JULIA COULDN’T BRING herself to go back to the office after the funeral and confront Marie’s moon-faced stare, the tinge of disdain in the young woman’s voice.
Instead—in the interest of researching the case, she told herself—she headed for the scene of the crime.
The creek that gave the town its name ran just two blocks from the courthouse, dividing the town’s business district from its residential streets. Paved paths lined either bank, populated during Duck Creek’s achingly brief and beautiful summers with runners, cyclists, walkers, and the town’s ubiquitous Labrador retrievers bounding sopping and ecstatic from path to creek and back again.
In winter, though, the creek froze in varying degrees of thickness, icy water running fast and black just below its treacherous surface, waiting to grab the foolhardy and pull them to their mercifully quick deaths. The creek’s high banks also formed a sort of wind tunnel, and winter gales screamed out of the mountains and along its surface, chivying the runners and cyclists into more sheltered areas.
The now-deserted path ran between the creek and the high school, and Julia had been in the habit, since she’d started seeing Dom, of waving toward his office window whenever she passed.

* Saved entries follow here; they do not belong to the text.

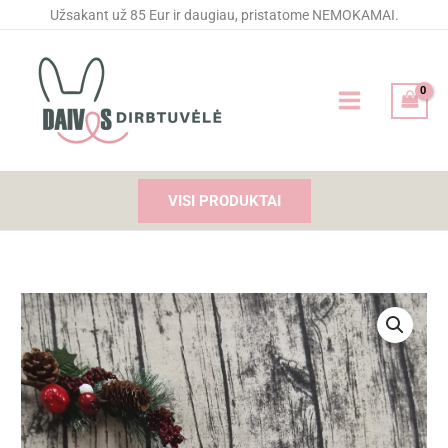
Pereiti
Užsakant už 85 Eur ir daugiau, pristatome NEMOKAMAI.
prie
turinio
VISI PRODUKTAI
Price
produkto
range:
kiekis:
9,00 €
Kalėdiniai
through
smėlinukai
10,00 €
(bodžiai)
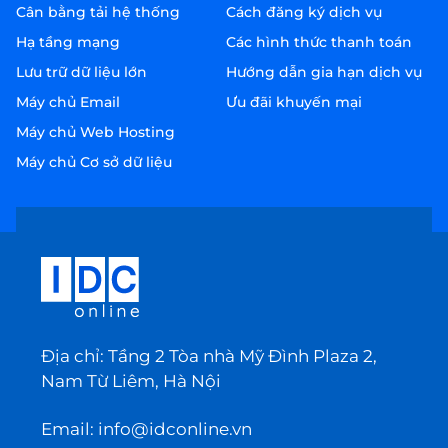
Cân bằng tải hệ thống
Cách đăng ký dịch vụ
Hạ tầng mạng
Các hình thức thanh toán
Lưu trữ dữ liệu lớn
Hướng dẫn gia hạn dịch vụ
Máy chủ Email
Ưu đãi khuyến mại
Máy chủ Web Hosting
Máy chủ Cơ sở dữ liệu
Địa chỉ: Tầng 2 Tòa nhà Mỹ Đình Plaza 2,
Nam Từ Liêm, Hà Nội
Email:
info@idconline.vn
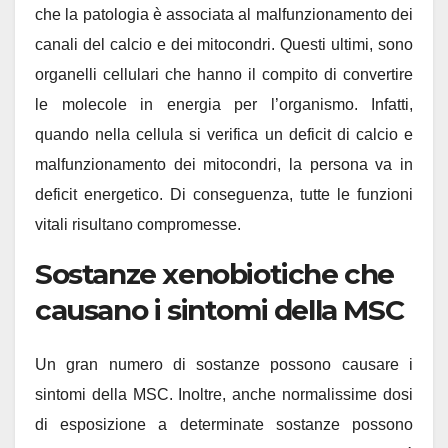
che la patologia è associata al malfunzionamento dei
canali del calcio e dei mitocondri. Questi ultimi, sono
organelli cellulari che hanno il compito di convertire
le molecole in energia per l’organismo. Infatti,
quando nella cellula si verifica un deficit di calcio e
malfunzionamento dei mitocondri, la persona va in
deficit energetico. Di conseguenza, tutte le funzioni
vitali risultano compromesse.
Sostanze xenobiotiche che
causano i sintomi della MSC
Un gran numero di sostanze possono causare i
sintomi della MSC. Inoltre, anche normalissime dosi
di esposizione a determinate sostanze possono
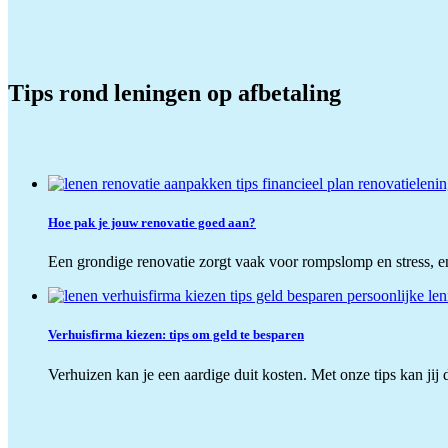
Tips rond leningen op afbetaling
Hoe pak je jouw renovatie goed aan?
Een grondige renovatie zorgt vaak voor rompslomp en stress, en 
Verhuisfirma kiezen: tips om geld te besparen
Verhuizen kan je een aardige duit kosten. Met onze tips kan jij d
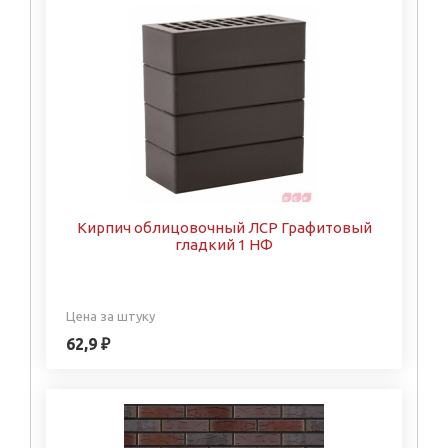
Кирпич облицовочный ЛСР Графитовый
гладкий 1 НФ
Цена за штуку
62,9 ₽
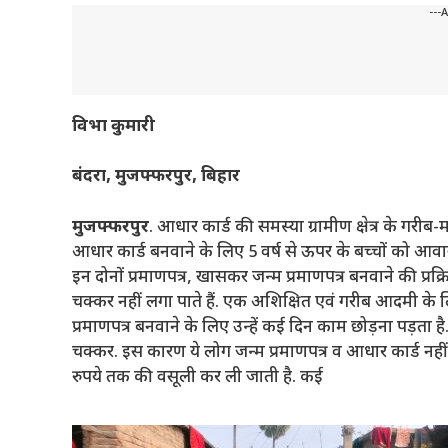
---
विभा
कुमारी
बंदरा
,
मुजफ्फरपुर
,
बिहार
मुजफ्फरपुर
. आधार कार्ड की समस्या ग्रामीण क्षेत्र के गर
आधार कार्ड बनवाने के लिए 5 वर्ष से ऊपर के बच्चों को आवास
इन दोनों प्रमाणपत्र, खासकर जन्म प्रमाणपत्र बनवाने की प्
चक्कर नहीं लगा पाते हैं. एक अशिक्षित एवं गरीब आदमी के
प्रमाणपत्र बनवाने के लिए उन्हें कई दिन काम छोड़ना पड
चक्कर. इस कारण ये लोग जन्म प्रमाणपत्र व आधार कार्ड नहीं
रुपये तक की वसूली कर ली जाती है. कई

If he saw her and he had a break in the myriad tasks that made up a principal’s day, he’d duck out and join her for a few minutes along the path.
They’d rarely speak during those brief walks, preferring to take in the beauty of the creek, which attracted great blue herons, ospreys swooping away with fish in their talons, chattering mallards, and fat beavers who attempted to dam the creek no matter how many times wildlife officers live-trapped them and moved them to the next county. An occasional bald eagle soared arrogantly above it all, hovering for long moments as though to invite admiration.
Today she didn’t wave—too soon, far too soon, to be able to face Dom again—but he must have glimpsed her through a window, because a moment later she glanced up to see him heading her way at a dead run.
“Julia!”
She waited, staring at her feet. The last time she’d seen him, he’d been clutching a sheet around his body, stumbling over the trailing fabric as he followed Elena back down the hallway, shouting his daughter’s name, much as he was calling now for Julia. At least this time he was dressed, albeit coatless in the biting chill.
He stood before her, gasping, a hand pressed to his side.
“Dom, I—” She stopped. What in the world did one say under these circumstances? So sorry your daughter saw us fucking like bunnies and is probably scarred for life as a result? As though it were Julia’s fault. As though it were anyone’s fault.
But what Dom said next was very much someone’s fault.
“Susan just called.”
Susan Parrish was Peak County’s former lead prosecutor, who’d resigned after Julia had humiliated her by providing proof without a doubt that Susan had bungled a big case. She was also Dom’s ex-wife.
Susan had moved to the university town in the next county, which as far as Julia was concerned was entirely too close, given her sworn enmity.
“Oh no. Please tell me she doesn’t know about this.”
He didn’t, glossing over the obvious and going straight to something even worse: that Susan had swooped into Duck Creek at nearly midnight after a tearful phone call from his daughter.
“She’s keeping Elena there. She’s already enrolled her in school, or at least started the process. And Julia.” His breath came ragged. His eyes shone with moisture, possibly due to the bitter wind, but his next words made the cold and wind seem inconsequential.
“She’s suing me for full custody. Said Elena wants it and that she’s of an age to choose.”
Julia moved toward him at last, her arms wide, wanting to fold him in them, lend him her strength, whatever comfort she could.
But he backed away, shaking his head.
“No. I’m going to fight this. And if I’m to have any chance of winning, we can’t see each other, at least not until it’s over. I’m sorry, Julia. But for now, we’re done.”